Standard & Poor’s Ratings Services announced that it has assigned its preliminary credit ratings to the €200 million asset-backed floating-rate notes to be issued by FCC SPARC, an SPE, involving the securitization of certain risks on a defined motor insurance policy book by France’s AXA Group (See IJ Website Nov. 8). The actual ratings will be announced soon.
“The transaction is structured using a quota-share reinsurance treaty between Nexgen Re Ltd. and AXA France IARD, the principal insurance operating company of the AXA group in France,” said S&P. “The risk transferred to investors is linked to the deviation of covered losses and premiums arising on a predefined portfolio of certain eligible motor insurance policies in four cover periods (2005-2008). Through the securitization, the capital markets will assume the reinsured risk above the loss ratio trigger level. The first cover period will be 2005.”
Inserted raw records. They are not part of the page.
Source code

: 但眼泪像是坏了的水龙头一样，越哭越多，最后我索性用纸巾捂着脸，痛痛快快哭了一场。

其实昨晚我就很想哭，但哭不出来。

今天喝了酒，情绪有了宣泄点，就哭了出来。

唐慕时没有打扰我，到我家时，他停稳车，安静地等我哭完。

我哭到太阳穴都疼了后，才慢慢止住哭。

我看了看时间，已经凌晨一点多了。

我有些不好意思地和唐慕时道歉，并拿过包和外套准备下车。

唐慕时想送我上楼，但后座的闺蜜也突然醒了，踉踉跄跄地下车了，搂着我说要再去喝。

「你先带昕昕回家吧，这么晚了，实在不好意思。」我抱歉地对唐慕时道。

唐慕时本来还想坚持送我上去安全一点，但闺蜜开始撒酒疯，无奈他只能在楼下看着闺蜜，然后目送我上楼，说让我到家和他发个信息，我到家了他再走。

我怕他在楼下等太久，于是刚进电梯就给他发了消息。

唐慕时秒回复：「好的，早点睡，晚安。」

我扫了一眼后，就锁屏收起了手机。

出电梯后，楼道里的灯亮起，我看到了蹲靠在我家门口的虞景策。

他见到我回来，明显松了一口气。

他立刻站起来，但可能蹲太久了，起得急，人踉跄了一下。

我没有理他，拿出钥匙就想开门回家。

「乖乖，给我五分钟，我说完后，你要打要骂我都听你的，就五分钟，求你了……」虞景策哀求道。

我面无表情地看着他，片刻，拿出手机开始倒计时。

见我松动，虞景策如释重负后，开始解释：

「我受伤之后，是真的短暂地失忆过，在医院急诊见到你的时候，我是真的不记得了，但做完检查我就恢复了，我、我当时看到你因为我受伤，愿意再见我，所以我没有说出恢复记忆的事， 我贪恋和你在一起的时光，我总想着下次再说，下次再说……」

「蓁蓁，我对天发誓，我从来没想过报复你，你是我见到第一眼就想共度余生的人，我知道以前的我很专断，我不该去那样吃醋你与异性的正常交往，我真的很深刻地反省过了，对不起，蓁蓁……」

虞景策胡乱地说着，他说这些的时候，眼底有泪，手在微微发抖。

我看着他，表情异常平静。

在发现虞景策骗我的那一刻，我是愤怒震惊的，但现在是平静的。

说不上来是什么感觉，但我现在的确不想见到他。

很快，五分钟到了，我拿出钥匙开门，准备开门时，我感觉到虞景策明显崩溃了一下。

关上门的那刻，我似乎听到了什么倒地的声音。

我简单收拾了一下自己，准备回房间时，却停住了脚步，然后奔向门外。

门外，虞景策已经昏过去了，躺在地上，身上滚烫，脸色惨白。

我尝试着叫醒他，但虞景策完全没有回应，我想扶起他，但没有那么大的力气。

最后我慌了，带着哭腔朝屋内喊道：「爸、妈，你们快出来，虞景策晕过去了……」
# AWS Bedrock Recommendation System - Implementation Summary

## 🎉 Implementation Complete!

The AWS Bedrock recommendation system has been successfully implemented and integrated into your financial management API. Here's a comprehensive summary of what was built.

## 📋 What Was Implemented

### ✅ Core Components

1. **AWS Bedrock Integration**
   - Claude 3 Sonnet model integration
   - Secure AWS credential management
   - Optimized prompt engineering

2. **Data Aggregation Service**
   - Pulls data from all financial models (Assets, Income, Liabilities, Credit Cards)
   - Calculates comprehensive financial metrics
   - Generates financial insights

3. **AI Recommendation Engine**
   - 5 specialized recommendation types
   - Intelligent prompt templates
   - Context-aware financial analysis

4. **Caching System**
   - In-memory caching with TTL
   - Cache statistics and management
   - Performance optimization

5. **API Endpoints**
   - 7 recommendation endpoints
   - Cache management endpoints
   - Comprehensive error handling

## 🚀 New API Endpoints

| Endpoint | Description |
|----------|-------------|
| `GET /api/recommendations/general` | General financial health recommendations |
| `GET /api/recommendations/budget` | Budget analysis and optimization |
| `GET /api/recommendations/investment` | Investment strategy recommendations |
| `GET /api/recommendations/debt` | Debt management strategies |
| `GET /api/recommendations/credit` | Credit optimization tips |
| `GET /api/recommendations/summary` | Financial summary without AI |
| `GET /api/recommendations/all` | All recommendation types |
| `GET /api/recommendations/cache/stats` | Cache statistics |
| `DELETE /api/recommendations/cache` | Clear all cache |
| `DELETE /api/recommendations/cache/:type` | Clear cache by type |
S&P said its “assessment of the recent civil unrest in France, as of today’s date, is that it is likely to have only a limited impact in terms of erosion of the junior tranche and should not affect noteholders.” The rating agency cautioned, however, that it will “closely monitor the events to assess the need for any adjustment to the junior cover range or tranching that might be required prior to closing.”
According to S&P analyst Jonathan Spry: “This landmark transaction paves for the way for further non-life insurance securitizations in Europe. It is the first motor insurance securitization to be rated by Standard & Poor’s and, excluding catastrophe bonds, the first insurance securitization in France.”
While many analysts and experts have long called for greater use of securitizations by insurance companies, they have been slow in appearing, ostensibly because the capital markets are leery of the risks involved. As S&P points out, however: “This transaction enables AXA to diversify its risk transfer to the capital markets from the traditional reinsurance market.”
S&P analyst Nicolas Malaterre commented: “AXA is willing to put in place a capital and risk management strategy that would allow the group to benefit from instruments such as securitization that are already widely used by banks to meet funding and risk management objectives.”